* _REQUIRED ACTIONS_
1. In the post on JIT inlining, what is the largest IL size a method can have and still be inlined?
2. Pick up the post on JIT inlining after its last sentence and extend its list of reasons a method is not inlined.

* _SELECTED PASSAGE_
--- START ---

Jit Optimizations: Inlining (II)

In a JIT compiler, inlining can become an expensive optimization (compile time wise): it can involve loading other classes or assemblies, doing security checks, etc... What's worse, even after doing all this expensive work, you may find out that the candidate for inlining wasn't really worth it, so you just have to throw away work you did, wasting not only time, but possibly affecting other things like working set (you loaded a class that you didn't really need).

Another reason the JIT has to be smart about what it inlines is due to how the JIT compiler works. To give you an idea, consider a function f() that will generate an optimal solution for a problem in O(N^2) steps and a function g() that solves the same problem, but not optimally, in O(N) steps. If you have a limited time to find the solution, a good approach could be doing the optimal solution for small Ns, and fallback to the non optimal, but fast, solver for larger Ns. In our case, the problem is generating good code, and N is a measure of the complexity of our input (code size, complexity of flowgraph, number of variables etc...). What does this have to do with inlining? Well, with inlining you are just making that N number bigger, which can result in us crossing the line (which in practice is not as well defined as in my example) that will make us generate less optimal code. This is a problem the VC team encountered with their IL generation (they do a lot of optimizations at an IL level, among others, inlining and they found out that very aggressive inlining was hurting the quality of the code our JIT generates)

From an engineering point of view, it makes sense to aproach this optimization with a 'Best Bang for your Buck' attitude, which means spending your compile time resources (time and space) and developer resources covering the most common cases where there is benefit inlining, but not a big risk of making things worse. A typical example of a really good candidate for inlining is a property getter/setter. These are usually really small methods that usually just do a memory fetch or store, so it's usually a size and speed win to inline them.

These are some of the reasons for which we won't inline a method:

- Method is marked as not inline with the CompilerServices.MethodImpl attribute.

- Size of inlinee is limited to 32 bytes of IL: This is a heuristic, the rationale behind it is that usually, when you have methods bigger than that, the overhead of the call will not be as significative compared to the work the method does. Of course, as a heuristic, it fails in some situations. There have been suggestions for us adding an attribute to control these threshold. For Whidbey, that attribute has not been added (it has some very bad properties: it's x86 JIT specific and it's longterm value, as compilers get smarter, is dubious).

--- END ---

* _ENTRIES PROVIDED_
--- START ---

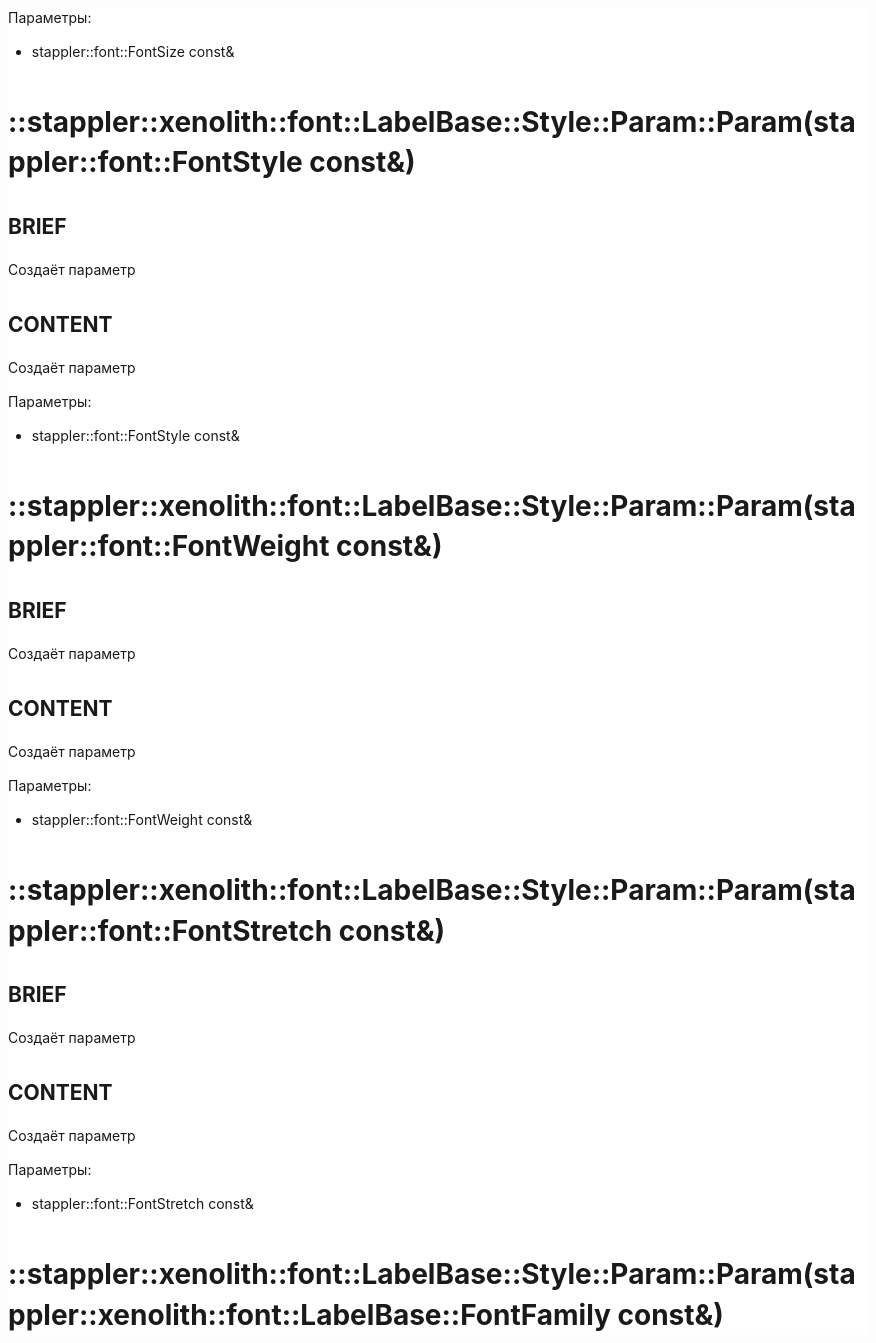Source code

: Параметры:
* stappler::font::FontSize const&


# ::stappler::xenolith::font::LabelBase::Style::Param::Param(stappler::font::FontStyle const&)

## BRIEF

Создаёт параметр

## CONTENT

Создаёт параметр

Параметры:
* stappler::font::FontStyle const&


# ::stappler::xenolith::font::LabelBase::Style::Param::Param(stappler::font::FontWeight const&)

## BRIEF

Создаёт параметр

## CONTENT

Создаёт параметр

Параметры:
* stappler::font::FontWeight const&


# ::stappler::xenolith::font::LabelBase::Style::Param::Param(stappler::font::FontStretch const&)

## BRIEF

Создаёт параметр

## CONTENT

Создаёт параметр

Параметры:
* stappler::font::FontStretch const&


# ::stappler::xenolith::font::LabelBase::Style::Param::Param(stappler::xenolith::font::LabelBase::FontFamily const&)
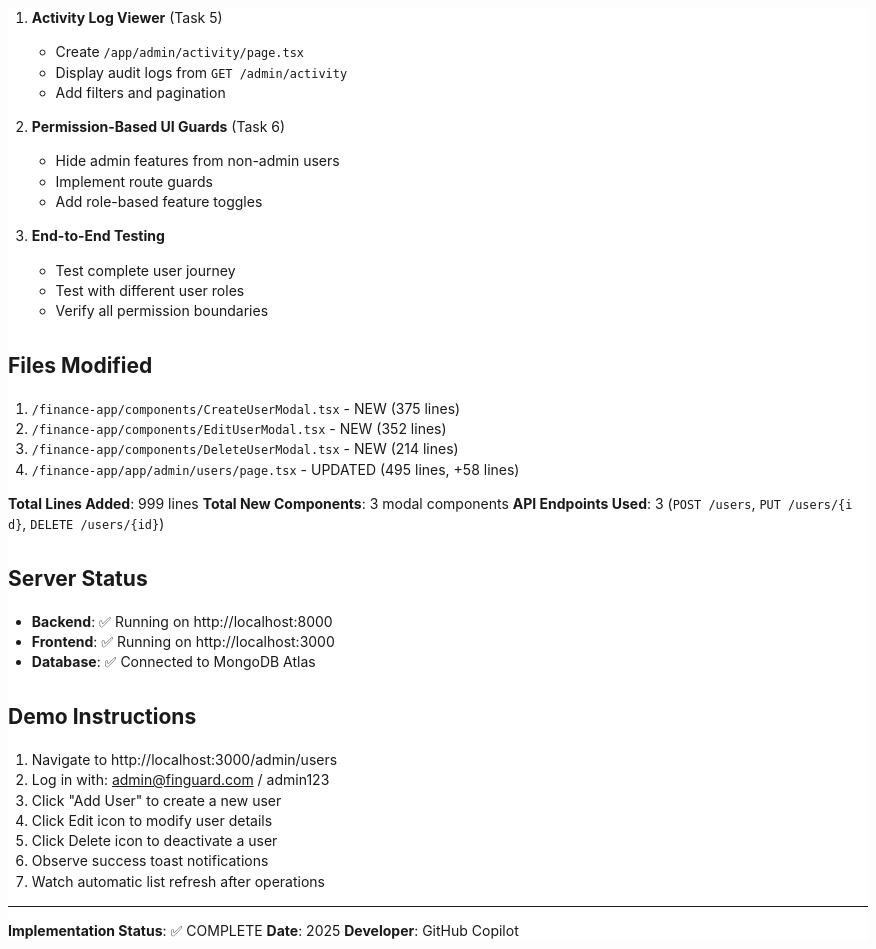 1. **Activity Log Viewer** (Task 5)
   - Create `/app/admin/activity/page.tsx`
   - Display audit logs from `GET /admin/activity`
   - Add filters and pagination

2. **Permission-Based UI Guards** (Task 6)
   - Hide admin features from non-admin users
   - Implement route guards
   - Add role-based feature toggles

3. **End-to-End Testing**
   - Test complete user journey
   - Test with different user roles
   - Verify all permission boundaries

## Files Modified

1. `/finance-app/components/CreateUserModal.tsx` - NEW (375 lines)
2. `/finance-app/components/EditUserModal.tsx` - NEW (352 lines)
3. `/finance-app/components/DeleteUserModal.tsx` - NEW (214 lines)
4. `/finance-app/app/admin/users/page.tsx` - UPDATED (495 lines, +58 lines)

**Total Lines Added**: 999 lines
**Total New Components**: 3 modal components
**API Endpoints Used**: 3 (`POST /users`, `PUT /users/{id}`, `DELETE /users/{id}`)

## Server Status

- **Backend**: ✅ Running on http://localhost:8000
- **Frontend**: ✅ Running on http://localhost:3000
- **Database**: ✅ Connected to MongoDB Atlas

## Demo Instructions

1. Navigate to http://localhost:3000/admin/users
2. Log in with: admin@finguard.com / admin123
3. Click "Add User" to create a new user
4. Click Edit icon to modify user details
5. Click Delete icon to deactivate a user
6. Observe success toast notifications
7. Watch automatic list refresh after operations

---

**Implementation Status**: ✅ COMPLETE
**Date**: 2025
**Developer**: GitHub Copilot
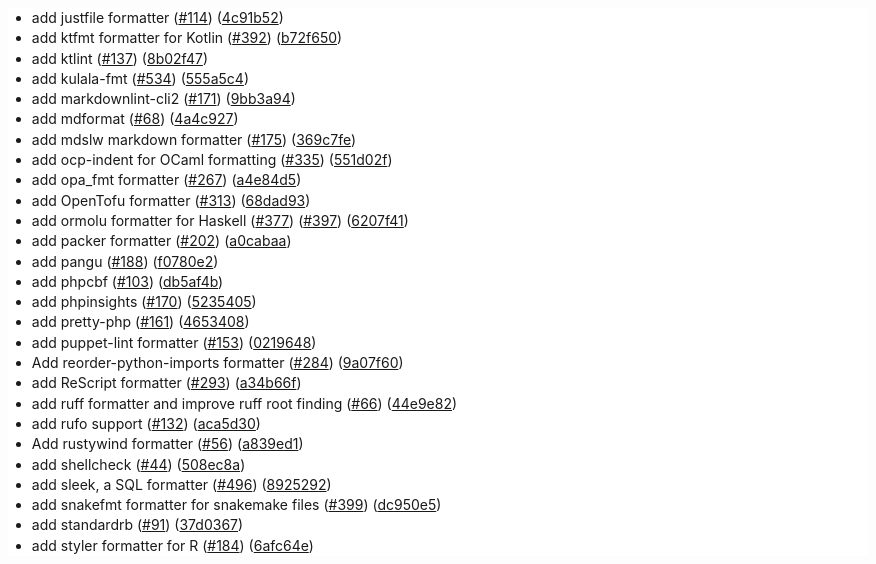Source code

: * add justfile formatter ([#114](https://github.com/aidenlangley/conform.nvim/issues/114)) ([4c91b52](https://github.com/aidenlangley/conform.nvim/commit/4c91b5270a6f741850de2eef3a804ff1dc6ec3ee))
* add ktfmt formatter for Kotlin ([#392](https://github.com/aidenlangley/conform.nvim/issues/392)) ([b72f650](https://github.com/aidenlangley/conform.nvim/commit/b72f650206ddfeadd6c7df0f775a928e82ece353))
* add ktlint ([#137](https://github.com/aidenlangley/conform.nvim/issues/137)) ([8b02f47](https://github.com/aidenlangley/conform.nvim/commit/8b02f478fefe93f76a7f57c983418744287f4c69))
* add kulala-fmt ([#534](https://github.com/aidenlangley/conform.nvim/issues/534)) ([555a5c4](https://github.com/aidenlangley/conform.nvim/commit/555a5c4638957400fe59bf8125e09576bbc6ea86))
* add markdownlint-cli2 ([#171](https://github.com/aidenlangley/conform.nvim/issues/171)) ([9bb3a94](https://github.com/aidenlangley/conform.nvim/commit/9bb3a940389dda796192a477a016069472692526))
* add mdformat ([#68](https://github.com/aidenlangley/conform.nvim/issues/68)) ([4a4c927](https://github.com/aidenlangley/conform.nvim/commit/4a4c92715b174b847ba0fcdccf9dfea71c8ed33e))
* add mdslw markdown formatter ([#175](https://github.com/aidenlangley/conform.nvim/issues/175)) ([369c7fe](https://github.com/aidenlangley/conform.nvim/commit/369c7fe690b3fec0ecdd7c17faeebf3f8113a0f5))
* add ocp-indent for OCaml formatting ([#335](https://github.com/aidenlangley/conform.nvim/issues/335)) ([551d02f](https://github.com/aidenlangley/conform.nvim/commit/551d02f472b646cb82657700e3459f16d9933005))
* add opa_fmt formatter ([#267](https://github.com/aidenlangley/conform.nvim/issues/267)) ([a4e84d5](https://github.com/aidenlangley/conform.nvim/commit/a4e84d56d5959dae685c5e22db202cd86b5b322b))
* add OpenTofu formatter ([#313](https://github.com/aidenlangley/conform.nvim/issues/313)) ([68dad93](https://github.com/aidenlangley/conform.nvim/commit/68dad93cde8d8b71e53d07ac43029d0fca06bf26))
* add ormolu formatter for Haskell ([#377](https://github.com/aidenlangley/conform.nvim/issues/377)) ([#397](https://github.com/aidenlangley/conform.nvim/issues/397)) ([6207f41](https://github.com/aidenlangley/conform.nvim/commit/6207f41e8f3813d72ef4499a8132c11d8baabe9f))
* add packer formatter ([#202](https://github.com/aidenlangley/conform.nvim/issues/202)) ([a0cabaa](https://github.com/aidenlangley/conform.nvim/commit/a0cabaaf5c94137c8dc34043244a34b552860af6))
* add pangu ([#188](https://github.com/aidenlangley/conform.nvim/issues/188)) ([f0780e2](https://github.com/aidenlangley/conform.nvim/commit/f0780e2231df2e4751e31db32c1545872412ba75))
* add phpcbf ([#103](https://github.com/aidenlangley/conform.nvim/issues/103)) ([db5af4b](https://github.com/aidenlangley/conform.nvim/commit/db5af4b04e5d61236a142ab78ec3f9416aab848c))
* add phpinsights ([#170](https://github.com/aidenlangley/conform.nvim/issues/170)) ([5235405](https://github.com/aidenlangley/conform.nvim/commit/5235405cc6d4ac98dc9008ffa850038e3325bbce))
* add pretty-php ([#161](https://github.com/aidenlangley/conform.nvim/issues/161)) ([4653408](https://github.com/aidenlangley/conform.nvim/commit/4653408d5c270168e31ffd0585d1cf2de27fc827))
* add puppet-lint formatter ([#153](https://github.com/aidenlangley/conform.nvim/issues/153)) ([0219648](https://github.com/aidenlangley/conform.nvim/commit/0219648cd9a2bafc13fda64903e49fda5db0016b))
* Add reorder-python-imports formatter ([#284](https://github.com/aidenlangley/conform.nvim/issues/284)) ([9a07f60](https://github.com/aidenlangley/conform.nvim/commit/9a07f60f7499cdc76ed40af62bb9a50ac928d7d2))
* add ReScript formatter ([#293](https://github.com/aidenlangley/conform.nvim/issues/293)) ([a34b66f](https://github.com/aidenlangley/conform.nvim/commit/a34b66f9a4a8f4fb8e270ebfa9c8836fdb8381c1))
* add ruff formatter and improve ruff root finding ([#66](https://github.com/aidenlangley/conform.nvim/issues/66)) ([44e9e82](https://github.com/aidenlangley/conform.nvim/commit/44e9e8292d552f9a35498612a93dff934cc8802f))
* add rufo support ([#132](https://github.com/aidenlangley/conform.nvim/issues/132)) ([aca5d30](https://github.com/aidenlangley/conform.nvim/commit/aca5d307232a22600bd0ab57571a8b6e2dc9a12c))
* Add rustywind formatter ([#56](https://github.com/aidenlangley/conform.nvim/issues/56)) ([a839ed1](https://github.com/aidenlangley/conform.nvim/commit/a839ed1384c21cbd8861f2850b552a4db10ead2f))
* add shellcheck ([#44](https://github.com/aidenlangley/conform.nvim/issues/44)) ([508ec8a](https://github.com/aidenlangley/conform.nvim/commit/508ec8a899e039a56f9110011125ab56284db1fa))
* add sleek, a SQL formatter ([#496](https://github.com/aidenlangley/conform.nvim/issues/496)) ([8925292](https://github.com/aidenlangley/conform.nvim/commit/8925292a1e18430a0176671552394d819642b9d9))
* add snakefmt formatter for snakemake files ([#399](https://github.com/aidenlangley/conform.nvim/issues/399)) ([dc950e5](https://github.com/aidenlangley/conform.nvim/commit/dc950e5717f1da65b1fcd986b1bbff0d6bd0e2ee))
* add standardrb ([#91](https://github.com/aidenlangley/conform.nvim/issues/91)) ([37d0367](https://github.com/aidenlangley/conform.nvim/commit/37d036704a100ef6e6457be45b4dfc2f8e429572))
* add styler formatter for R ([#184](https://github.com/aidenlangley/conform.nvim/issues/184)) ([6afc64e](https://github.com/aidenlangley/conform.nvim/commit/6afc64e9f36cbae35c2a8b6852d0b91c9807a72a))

--- END ---

* _ANSWERS PER TASK_
1. 32 bytes of IL.

2.
- Virtual calls: We don't inline across virtual calls. The reason for not doing this is that we don't know the final target of the call. We could potentially do better here (for example, if 99% of calls end up in the same target, you can generate code that does a check on the method table of the object the virtual call is going to execute on, if it's not the 99% case, you do a call, else you just execute the inlined code), but unlike the J language, most of the calls in the primary languages we support, are not virtual, so we're not forced to be so aggressive about optimizing this case.

- Valuetypes: We have several limitations regarding value types an inlining. We take the blame here, this is a limitation of our JIT, we could do better and we know it. Unfortunately, when stack ranked against other features of Whidbey, getting some statistics on how frequently methods cannot be inlined due to this reason and considering the cost of making this area of the JIT significantly better, we decided that it made more sense for our customers to spend our time working in other optimizations or CLR features. Whidbey is better than previous versions in one case: value types that only have a pointer size int as a member, this was (relatively) not expensive to make better, and helped a lot in common value types such as pointer wrappers (IntPtr, etc).

- MarshalByRef: Call targets that are in MarshalByRef classes won't be inlined (call has to be intercepted and dispatched). We've got better in Whidbey for this scenario

- VM restrictions: These are mostly security, the JIT must ask the VM for permission to inline a method (see CEEInfo::canInline in Rotor source to get an idea of what kind of things the VM checks for).

- Complicated flowgraph: We don't inline loops, methods with exception handling regions, etc...

- If basic block that has the call is deemed as it won't execute frequently (for example, a basic block that has a throw, or a static class constructor), inlining is much less aggressive (as the only real win we can make is code size)

- Other: Exotic IL instructions, security checks that need a method frame, etc...